Mas haverá também que se preparar para as mobilizações que certamente surgirão contra a aplicação da lei, quando ela produzir seus primeiros efeitos sobre as condições de trabalho ou sobre os salários e que provocará reações de rejeição que poderão tomar um caráter explosivo. Sem esquecer que para o governo do PS, como para os partidos de direita que se preparam para governar a partir de 2017, a contrarreforma trabalhista não é mais que uma primeira etapa, antes de desmantelar completa e definitivamente o que resta do Código de Trabalho [leis trabalhistas], como planejado em 2018.
- Qual foi o peso e o papel da extrema esquerda nas mobilizações?

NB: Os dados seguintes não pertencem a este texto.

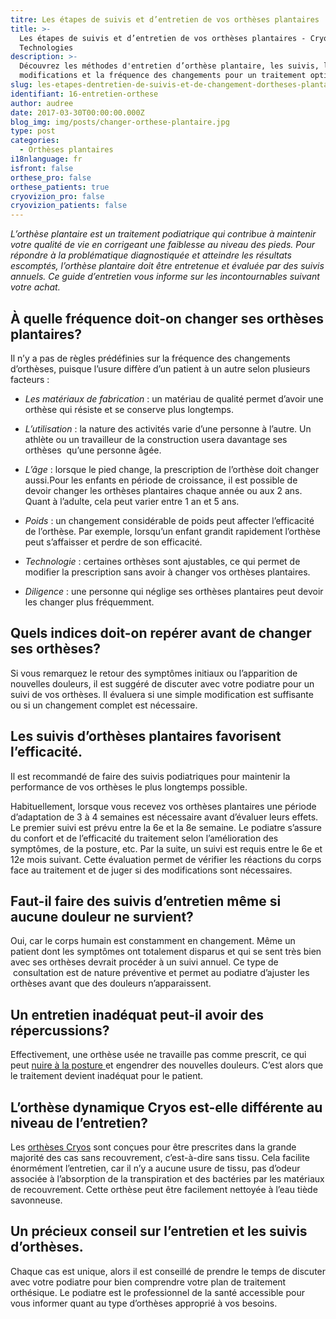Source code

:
 ```yaml
---
titre: Les étapes de suivis et d’entretien de vos orthèses plantaires
title: >-
  Les étapes de suivis et d’entretien de vos orthèses plantaires - Cryos
  Technologies
description: >-
  Découvrez les méthodes d'entretien d’orthèse plantaire, les suivis, les
  modifications et la fréquence des changements pour un traitement optimal.
slug: les-etapes-dentretien-de-suivis-et-de-changement-dortheses-plantaires/
identifiant: 16-entretien-orthese
author: audree
date: 2017-03-30T00:00:00.000Z
blog_img: img/posts/changer-orthese-plantaire.jpg
type: post
categories:
  - Orthèses plantaires
i18nlanguage: fr
isfront: false
orthese_pro: false
orthese_patients: true
cryovizion_pro: false
cryovizion_patients: false
---
```


*L’orthèse plantaire est un traitement podiatrique qui contribue à maintenir votre qualité de vie en corrigeant une faiblesse au niveau des pieds. Pour répondre à la problématique diagnostiquée et atteindre les résultats escomptés, l’orthèse plantaire doit être entretenue et évaluée par des suivis annuels. Ce guide d’entretien vous informe sur les incontournables suivant votre achat.*

## À quelle fréquence doit-on changer ses orthèses plantaires?

Il n’y a pas de règles prédéfinies sur la fréquence des changements d’orthèses, puisque l’usure diffère d’un patient à un autre selon plusieurs facteurs :

- *Les matériaux de fabrication* : un matériau de qualité permet d’avoir une orthèse qui résiste et se conserve plus longtemps.

- *L’utilisation* : la nature des activités varie d’une personne à l’autre. Un athlète ou un travailleur de la construction usera davantage ses orthèses  qu’une personne âgée.

- *L’âge* : lorsque le pied change, la prescription de l’orthèse doit changer aussi.Pour les enfants en période de croissance, il est possible de devoir changer les orthèses plantaires chaque année ou aux 2 ans. Quant à l’adulte, cela peut varier entre 1 an et 5 ans.

- *Poids* : un changement considérable de poids peut affecter l’efficacité de l’orthèse. Par exemple, lorsqu’un enfant grandit rapidement l’orthèse peut s’affaisser et perdre de son efficacité.

- *Technologie* : certaines orthèses sont ajustables, ce qui permet de modifier la prescription sans avoir à changer vos orthèses plantaires.

- *Diligence* : une personne qui néglige ses orthèses plantaires peut devoir les changer plus fréquemment.

## Quels indices doit-on repérer avant de changer ses orthèses?

Si vous remarquez le retour des symptômes initiaux ou l’apparition de nouvelles douleurs, il est suggéré de discuter avec votre podiatre pour un suivi de vos orthèses. Il évaluera si une simple modification est suffisante ou si un changement complet est nécessaire.

## Les suivis d’orthèses plantaires favorisent l’efficacité.

Il est recommandé de faire des suivis podiatriques pour maintenir la performance de vos orthèses le plus longtemps possible.

Habituellement, lorsque vous recevez vos orthèses plantaires une période d’adaptation de 3 à 4 semaines est nécessaire avant d’évaluer leurs effets. Le premier suivi est prévu entre la 6e et la 8e semaine. Le podiatre s’assure du confort et de l’efficacité du traitement selon l’amélioration des symptômes, de la posture, etc. Par la suite, un suivi est requis entre le 6e et 12e mois suivant. Cette évaluation permet de vérifier les réactions du corps face au traitement et de juger si des modifications sont nécessaires.

## Faut-il faire des suivis d’entretien même si aucune douleur ne survient?

Oui, car le corps humain est constamment en changement. Même un patient dont les symptômes ont totalement disparus et qui se sent très bien avec ses orthèses devrait procéder à un suivi annuel. Ce type de  consultation est de nature préventive et permet au podiatre d’ajuster les orthèses avant que des douleurs n’apparaissent.

## Un entretien inadéquat peut-il avoir des répercussions?

Effectivement, une orthèse usée ne travaille pas comme prescrit, ce qui peut [nuire à la posture ](https://www.cryos.com/bonne-posture-et-sante-des-pieds/)et engendrer des nouvelles douleurs. C’est alors que le traitement devient inadéquat pour le patient.

## L’orthèse dynamique Cryos est-elle différente au niveau de l’entretien<b>?</b>

Les [orthèses Cryos](https://www.cryos.com/patients/ortheses/) sont conçues pour être prescrites dans la grande majorité des cas sans recouvrement, c’est-à-dire sans tissu. Cela facilite énormément l’entretien, car il n’y a aucune usure de tissu, pas d’odeur associée à l’absorption de la transpiration et des bactéries par les matériaux de recouvrement. Cette orthèse peut être facilement nettoyée à l’eau tiède savonneuse.

## Un précieux conseil sur l’entretien et les suivis d’orthèses.

Chaque cas est unique, alors il est conseillé de prendre le temps de discuter avec votre podiatre pour bien comprendre votre plan de traitement orthésique. Le podiatre est le professionnel de la santé accessible pour vous informer quant au type d’orthèses approprié à vos besoins.
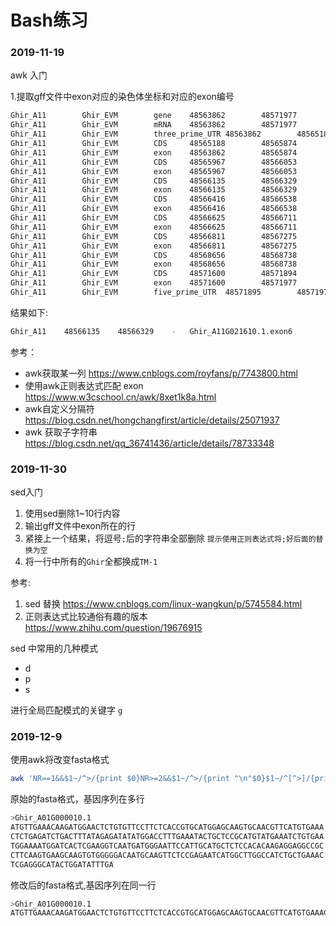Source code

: # Bash练习



### 2019-11-19

awk 入门

1.提取gff文件中exon对应的染色体坐标和对应的exon编号

```bash
Ghir_A11        Ghir_EVM        gene    48563862        48571977        .       -       .       ID=Ghir_A11G021610;Name=Ghir_A11G021610
Ghir_A11        Ghir_EVM        mRNA    48563862        48571977        .       -       .       ID=Ghir_A11G021610.1;Parent=Ghir_A11G021610
Ghir_A11        Ghir_EVM        three_prime_UTR 48563862        48565187        .       -       .       ID=Ghir_A11G021610.1.utr3p1;Parent=Ghir_A11G021610.1
Ghir_A11        Ghir_EVM        CDS     48565188        48565874        .       -       0       ID=cds.Ghir_A11G021610.1;Parent=Ghir_A11G021610.1
Ghir_A11        Ghir_EVM        exon    48563862        48565874        .       -       .       ID=Ghir_A11G021610.1.exon8;Parent=Ghir_A11G021610.1
Ghir_A11        Ghir_EVM        CDS     48565967        48566053        .       -       0       ID=cds.Ghir_A11G021610.1;Parent=Ghir_A11G021610.1
Ghir_A11        Ghir_EVM        exon    48565967        48566053        .       -       .       ID=Ghir_A11G021610.1.exon7;Parent=Ghir_A11G021610.1
Ghir_A11        Ghir_EVM        CDS     48566135        48566329        .       -       0       ID=cds.Ghir_A11G021610.1;Parent=Ghir_A11G021610.1
Ghir_A11        Ghir_EVM        exon    48566135        48566329        .       -       .       ID=Ghir_A11G021610.1.exon6;Parent=Ghir_A11G021610.1
Ghir_A11        Ghir_EVM        CDS     48566416        48566538        .       -       0       ID=cds.Ghir_A11G021610.1;Parent=Ghir_A11G021610.1
Ghir_A11        Ghir_EVM        exon    48566416        48566538        .       -       .       ID=Ghir_A11G021610.1.exon5;Parent=Ghir_A11G021610.1
Ghir_A11        Ghir_EVM        CDS     48566625        48566711        .       -       0       ID=cds.Ghir_A11G021610.1;Parent=Ghir_A11G021610.1
Ghir_A11        Ghir_EVM        exon    48566625        48566711        .       -       .       ID=Ghir_A11G021610.1.exon4;Parent=Ghir_A11G021610.1
Ghir_A11        Ghir_EVM        CDS     48566811        48567275        .       -       0       ID=cds.Ghir_A11G021610.1;Parent=Ghir_A11G021610.1
Ghir_A11        Ghir_EVM        exon    48566811        48567275        .       -       .       ID=Ghir_A11G021610.1.exon3;Parent=Ghir_A11G021610.1
Ghir_A11        Ghir_EVM        CDS     48568656        48568738        .       -       1       ID=cds.Ghir_A11G021610.1;Parent=Ghir_A11G021610.1
Ghir_A11        Ghir_EVM        exon    48568656        48568738        .       -       .       ID=Ghir_A11G021610.1.exon2;Parent=Ghir_A11G021610.1
Ghir_A11        Ghir_EVM        CDS     48571600        48571894        .       -       0       ID=cds.Ghir_A11G021610.1;Parent=Ghir_A11G021610.1
Ghir_A11        Ghir_EVM        exon    48571600        48571977        .       -       .       ID=Ghir_A11G021610.1.exon1;Parent=Ghir_A11G021610.1
Ghir_A11        Ghir_EVM        five_prime_UTR  48571895        48571977        .       -       .       ID=Ghir_A11G021610.1.utr5p1;Parent=Ghir_A11G021610.1

```

结果如下:

```bash
Ghir_A11	48566135	48566329	-	Ghir_A11G021610.1.exon6
```



参考：

+ awk获取某一列  https://www.cnblogs.com/royfans/p/7743800.html 
+ 使用awk正则表达式匹配 exon  https://www.w3cschool.cn/awk/8xet1k8a.html 
+ awk自定义分隔符  https://blog.csdn.net/hongchangfirst/article/details/25071937 
+ awk 获取子字符串  https://blog.csdn.net/qq_36741436/article/details/78733348 



### 2019-11-30

sed入门

1. 使用sed删除1~10行内容
2. 输出gff文件中exon所在的行
3. 紧接上一个结果，将逗号`;`后的字符串全部删除 `提示使用正则表达式将;好后面的替换为空`
4. 将一行中所有的`Ghir`全都换成`TM-1`



参考:

1. sed 替换  https://www.cnblogs.com/linux-wangkun/p/5745584.html 
2. 正则表达式比较通俗有趣的版本  https://www.zhihu.com/question/19676915 

sed 中常用的几种模式

+ d
+ p
+ s

进行全局匹配模式的关键字 `g`



### 2019-12-9

使用awk将改变fasta格式

```bash
awk 'NR==1&&$1~/^>/{print $0}NR>=2&&$1~/^>/{print "\n"$0}$1~/^[^>]/{printf $0}' 
```

原始的fasta格式，基因序列在多行

```bash
>Ghir_A01G000010.1
ATGTTGAAACAAGATGGAACTCTGTGTTCCTTCTCACCGTGCATGGAGCAAGTGCAACGTTCATGTGAAA
CTCTGAGATCTGACTTTATAGAGATATATGGACCTTTGAAATACTGCTCCGCATGTATGAAATCTGTGAA
TGGAAAATGGATCACTCGAAGGTCAATGATGGGAATTCCATTGCATGCTCTCCACACAAGAGGAGGCCGC
CTTCAAGTGAAGCAAGTGTGGGGGACAATGCAAGTTCTCCGAGAATCATGGCTTGGCCATCTGCTGAAAC
TCGAGGGCATACTGGATATTTGA
```

修改后的fasta格式,基因序列在同一行

```bash
>Ghir_A01G000010.1
ATGTTGAAACAAGATGGAACTCTGTGTTCCTTCTCACCGTGCATGGAGCAAGTGCAACGTTCATGTGAAACTCTGAGATCTGACTTTATAGAGATATATGGACCTTTGAAATACTGCTCCGCATGTATGAAATCTGTGAATGGAAAATGGATCACTCGAAGGTCAATGATGGGAATTCCATTGCATGCTCTCCACACAAGAGGAGGCCGCCTTCAAGTGAAGCAAGTGTGGGGGACAATGCAAGTTCTCCGAGAATCATGGCTTGGCCATCTGCTGAAACTCGAGGGCATACTGGATATTTGA
```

Mesmo se a extrema esquerda ainda é bastante minoritária, seus militantes, no entanto, tiveram a capacidade de tomar iniciativas que refletiram nessas mobilizações. Assim, enquanto as confederações sindicais nacionais opostas ao projeto da contrarreforma trabalhista não tinham convocado nenhuma manifestação antes do 31 de março, foi um chamado das organizações da juventude secundarista e universitária, impulsionada graças à iniciativa do setor de juventude do NPA, que os obrigou a apoiar uma primeira jornada nacional de mobilização em 09 de março – data na qual a ministra do trabalho apresentou seu projeto de lei no conselho de ministros.
Em certos setores da classe operária, onde a extrema esquerda acumulou uma pequena inserção, como os ferroviários de algumas estações de Paris, os militantes do NPA foram capazes de impulsionar a auto-organização, com comitês de greves eleitos, buscando coordenar a ação do conjunto dos grevistas nas estações de Paris. De qualquer maneira, quando os trabalhadores entram em luta, a presença e a inserção de militantes da extrema esquerda é, por sua vez, a condição para que possam se construir em cada local estruturas de auto-organização que não emergem espontaneamente.
[1]) Peugeot-Citroën
[2]) Refere-se principalmente aos assassinatos cometidos em Nice, no 14/7 :
[3]) O Estado de emergência é uma forma de estado de exceção que dá poderes especiais para as autoridades policiais. Essa situação começou em novembro de 2015, após os atentados a uma casa de shows em Paris, e foi prorrogado 4 vezes, a última foi em julho de 2016, após os atentados em Nice e tem a duração de 6 meses.